▶ ACTION ITEM A: According to the Flink mailing-list message, why would you use process functions with custom state management when working with really large windows? Answer in one to three sentences.
▶ ACTION ITEM B: Duplicate the part of the rows that opens with the line containing "Cyber Security Dive" and closes with the line containing "Account Login", including both of those lines.
### EXTRACT TO READ ###
You could still handle late data. Just keep state around longer ( within a 
predefined lateness interval). Say your time window is a tumbling window of 5 
mins and your events for a key are allowed to arrive 30 mins late, keep events 
around for 35 mins before evicting them from state. 

It means you are doing your own state and window management. But Flink is doing 
the same thing under the covers for you with event time based windows and 
watermarks.  With really large windows you want to do that(process functions 
with custom state management ) anyways because you need more visibility and 
control in the state management process as large state has impact on 
checkpoints and if you need to optimize how state is stored you need to manage 
it yourself.  

At least that’s been my experience. 

Thanks
Sameer

> On Sep 23, 2019, at 9:27 AM, bupt_ljy <bupt_...@163.com> wrote:
> 
> Hi Congxian,
>       Thanks but by doing that, we will lose some features like output of the 
> late data. 
> 
>                              Original Message                             
> Sender: Congxian Qiu<qcx978132...@gmail.com>
> Recipient: Lasse Nedergaard<lassenederga...@gmail.com>
> Cc: 廖嘉逸<bupt_...@163.com>; user@flink.apache.org<user@flink.apache.org>; 
> d...@flink.apache.org<d...@flink.apache.org>
> Date: Monday, Sep 23, 2019 19:56
> Subject: Re: Per Key Grained Watermark Support
> 
> Hi
> There was a discussion about this issue[1], as the previous discussion said 
> at the moment this is not supported out of the box by Flink, I think you can 
> try keyed process function as Lasse said.
> 
> [1] 
> http://apache-flink-user-mailing-list-archive.2336050.n4.nabble.com/Watermark-for-each-key-td27485.html#a27516
> Best,
> Congxian
> 
> 
> Lasse Nedergaard <lassenederga...@gmail.com> 于2019年9月23日周一 下午12:42写道:
>> Hi Jiayi
>> 
>> We have face the same challenge as we deal with IoT unit and they do not 
>> necessarily share the same timestamp. Watermark or. Key would be perfect 
>> match here. We tried to workaround with handle late events as special case 
>> with sideoutputs but isn’t the perfect solution.
### DATA SHOWN ###
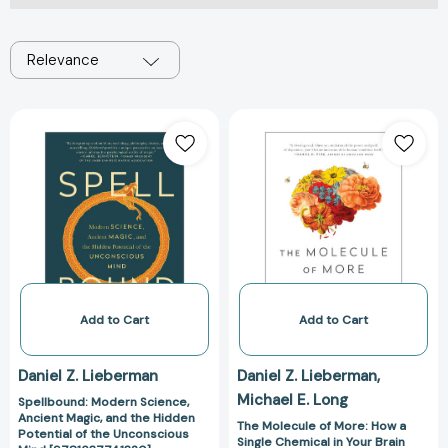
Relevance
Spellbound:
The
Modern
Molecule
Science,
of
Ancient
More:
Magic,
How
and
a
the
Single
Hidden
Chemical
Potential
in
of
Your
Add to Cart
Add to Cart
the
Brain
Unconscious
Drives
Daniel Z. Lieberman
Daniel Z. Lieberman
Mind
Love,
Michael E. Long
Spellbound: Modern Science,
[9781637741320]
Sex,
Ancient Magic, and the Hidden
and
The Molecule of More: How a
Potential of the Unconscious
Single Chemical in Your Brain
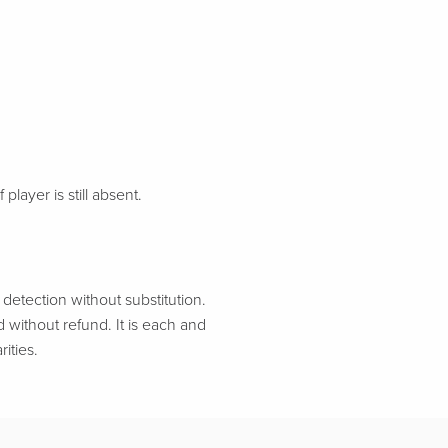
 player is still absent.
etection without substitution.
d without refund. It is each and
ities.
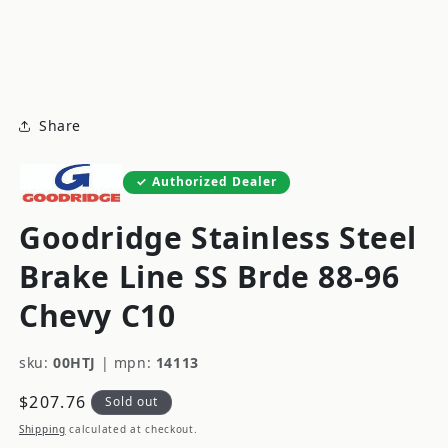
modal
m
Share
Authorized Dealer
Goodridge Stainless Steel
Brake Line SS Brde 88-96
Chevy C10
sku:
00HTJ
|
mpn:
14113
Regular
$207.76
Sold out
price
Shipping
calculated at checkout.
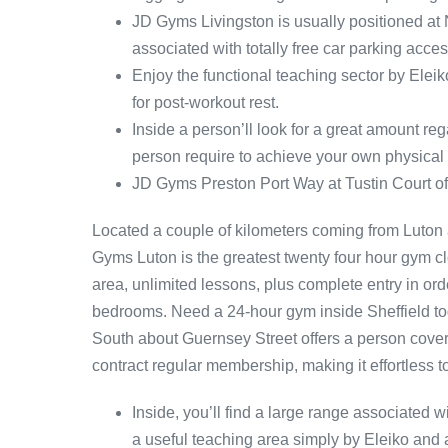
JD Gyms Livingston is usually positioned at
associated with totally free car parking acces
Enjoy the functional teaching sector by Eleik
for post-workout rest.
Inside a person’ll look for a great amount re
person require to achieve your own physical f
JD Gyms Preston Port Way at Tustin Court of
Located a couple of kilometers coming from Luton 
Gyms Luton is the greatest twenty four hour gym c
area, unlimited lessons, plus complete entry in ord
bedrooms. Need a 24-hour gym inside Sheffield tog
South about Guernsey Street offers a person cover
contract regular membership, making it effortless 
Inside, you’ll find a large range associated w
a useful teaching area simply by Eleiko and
###
### DATA SHOWN ###
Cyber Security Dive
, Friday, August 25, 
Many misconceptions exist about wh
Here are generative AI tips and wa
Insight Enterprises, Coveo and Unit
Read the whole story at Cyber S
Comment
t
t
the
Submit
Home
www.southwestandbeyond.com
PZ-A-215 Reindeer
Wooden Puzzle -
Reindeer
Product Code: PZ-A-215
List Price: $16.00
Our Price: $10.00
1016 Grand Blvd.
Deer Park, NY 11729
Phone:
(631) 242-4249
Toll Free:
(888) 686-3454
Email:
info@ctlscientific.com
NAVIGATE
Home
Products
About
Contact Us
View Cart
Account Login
###
▶ EXPECTED OUTPUT A: Large state affects checkpoints, so you need more visibility into and control over how state is managed. If you need to optimize how state is stored, you have to manage it yourself.

▶ EXPECTED OUTPUT B:
Cyber Security Dive
, Friday, August 25, 
Many misconceptions exist about wh
Here are generative AI tips and wa
Insight Enterprises, Coveo and Unit
Read the whole story at Cyber S
Comment
t
t
the
Submit
Home
www.southwestandbeyond.com
PZ-A-215 Reindeer
Wooden Puzzle -
Reindeer
Product Code: PZ-A-215
List Price: $16.00
Our Price: $10.00
1016 Grand Blvd.
Deer Park, NY 11729
Phone:
(631) 242-4249
Toll Free:
(888) 686-3454
Email:
info@ctlscientific.com
NAVIGATE
Home
Products
About
Contact Us
View Cart
Account Login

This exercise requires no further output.